Mieszkańcy od jakiegoś czasu obserwowali rosnącą liczbę much, która teraz może być liczona w tysiącach. Z zaniepokojeniem zgłosili sprawę w urzędzie miejskim. Zainteresowały się nią Wojewódzki Inspektorat Ochrony Środowiska i Państwowa Inspekcja Weterynaryjna. Druga z instytucji wszczęła kontrolę, ponieważ zdaniem mieszkańców źródło problemu może tkwić w pobliskiej fermie drobiu.
Problem zgłaszali mieszkańcy, których posesje sąsiadują z jedną z największych ferm drobiu w gminie, więc podjęliśmy tam kontrolę interwencyjną - powiedziała w rozmowie z Polsat News Sylwia Stemplewska z Wojewódzkiego Inspektoratu Ochrony Środowiska w Opolu.
Wstępne oględziny terenu nie wykazały nieprawidłowości, ale na całościowy raport trzeba będzie poczekać do końca tego tygodnia.
Dalsza część artykułu pod materiałem wideo
Mieszkańcy obawiają się o swoje zdrowie
Moskitiery, muchołapki, lepy...mieszkańcy próbują wszystkiego. Ale cały czas boją się też o swoje zdrowie, bo muchy mogą przenosić choroby. Do tego ich zwykła codzienność zmieniła się w koszmar. Nie mogą się cieszyć wakacjami, latem i świeżym powietrzem.
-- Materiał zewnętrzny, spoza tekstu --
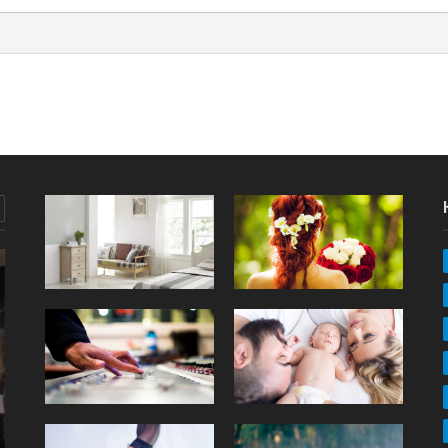
MODA
Do czego zakładać pończochy?
Podpowiadamy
Nie da się siedzieć na tarasie. Muchy od razu siadają na jedzeniu i na nas - wyznała jedna z mieszkanek w rozmowie z Polsat News.
Mieszkańcy przyznają, że problem zaczął się jeszcze w połowie maja i nadal nikt nie znalazł przyczyny muszej plagi.
Muchy zalewają polskie wsie
W czerwcu głośno było o miejscowości Czechy w Zachodniopomorskiem. Tam również mieszkańcy stali się ofiarami plagi much. Do pojawiania się tych owadów byli przyzwyczajeni - w końcu to wieś. Ale ich liczba przerastała najśmielsze oczekiwanie - nie można było siedzieć na tarasie, w ogrodzie czy rozpalać grilla.
Mieszkańcy winą obarczali okoliczną fermę trzody chlewnej. Jednak urzędnicy skontrolowali jej teren i nie wykazali żadnych nieprawidłowości. Tematem zajął się sanepid. Entomolodzy przyznali, że problem może leżeć przede wszystkim w wysokich temperaturach i braku deszczu.